1. Aligning the priorities of developers and security professionals is essential for maintaining efficient and secure cloud operations.
   
   
2. A platform-based security approach provides enhanced visibility and quicker response capabilities.
   
   
3. Investing in scalable technologies is crucial for ensuring long-term security effectiveness and adaptability.
   
   
   

The New FedRAMP Roadmap and Emerging Technology Prioritization Framework

Eric Mill, Executive Director of Cloud Security at GSA, shared his insights on the new FedRAMP roadmap and the emerging technology prioritization framework during the Carahsoft ATO and Cloud Security Summit. Mill detailed how the roadmap is designed to address current stakeholder concerns by providing a clear, actionable plan to enhance the efficiency and effectiveness of the FedRAMP program. He stressed the importance of publishing new customer-oriented program metrics, which will help create a robust feedback loop with stakeholders and ensure that the program is responsive to their evolving needs.
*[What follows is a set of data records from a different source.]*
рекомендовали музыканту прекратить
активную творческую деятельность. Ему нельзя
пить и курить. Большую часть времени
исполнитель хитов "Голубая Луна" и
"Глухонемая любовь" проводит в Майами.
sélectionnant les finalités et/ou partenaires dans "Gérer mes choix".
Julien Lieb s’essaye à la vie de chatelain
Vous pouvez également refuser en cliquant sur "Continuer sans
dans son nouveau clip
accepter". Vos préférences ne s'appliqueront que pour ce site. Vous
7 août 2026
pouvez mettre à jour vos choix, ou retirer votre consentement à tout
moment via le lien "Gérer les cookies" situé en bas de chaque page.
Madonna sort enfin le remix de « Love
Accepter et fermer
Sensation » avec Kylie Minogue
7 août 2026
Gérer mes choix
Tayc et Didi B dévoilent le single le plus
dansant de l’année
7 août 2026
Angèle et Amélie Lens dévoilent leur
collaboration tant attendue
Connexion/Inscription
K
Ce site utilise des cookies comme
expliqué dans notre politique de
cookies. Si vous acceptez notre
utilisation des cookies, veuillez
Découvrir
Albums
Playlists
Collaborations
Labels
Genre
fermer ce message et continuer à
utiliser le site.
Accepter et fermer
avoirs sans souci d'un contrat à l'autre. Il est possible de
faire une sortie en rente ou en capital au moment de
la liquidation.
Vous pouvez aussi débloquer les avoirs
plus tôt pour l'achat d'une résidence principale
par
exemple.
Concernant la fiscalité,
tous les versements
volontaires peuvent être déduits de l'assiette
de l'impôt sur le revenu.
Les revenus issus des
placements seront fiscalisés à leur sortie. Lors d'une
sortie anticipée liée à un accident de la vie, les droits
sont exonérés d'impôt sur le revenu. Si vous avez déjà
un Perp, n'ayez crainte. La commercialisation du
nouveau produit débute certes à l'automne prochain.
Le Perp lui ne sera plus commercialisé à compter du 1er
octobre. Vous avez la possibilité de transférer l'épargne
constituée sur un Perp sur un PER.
Mill also highlighted that the emerging technology prioritization framework is crafted to be adaptable, not limited to current technologies like artificial intelligence but designed to accommodate and prioritize future technological advancements, ensuring FedRAMP’s continued relevance and responsiveness in a rapidly changing technological landscape.

Key Takeaways

1. The new FedRAMP roadmap offers a clear plan to enhance program efficiency and address stakeholder concerns.
   
   
2. New customer-oriented program metrics create a feedback loop to ensure the program aligns with stakeholder needs.
   
   
3. The emerging technology prioritization framework is flexible, enabling FedRAMP to adapt to future technological advancements.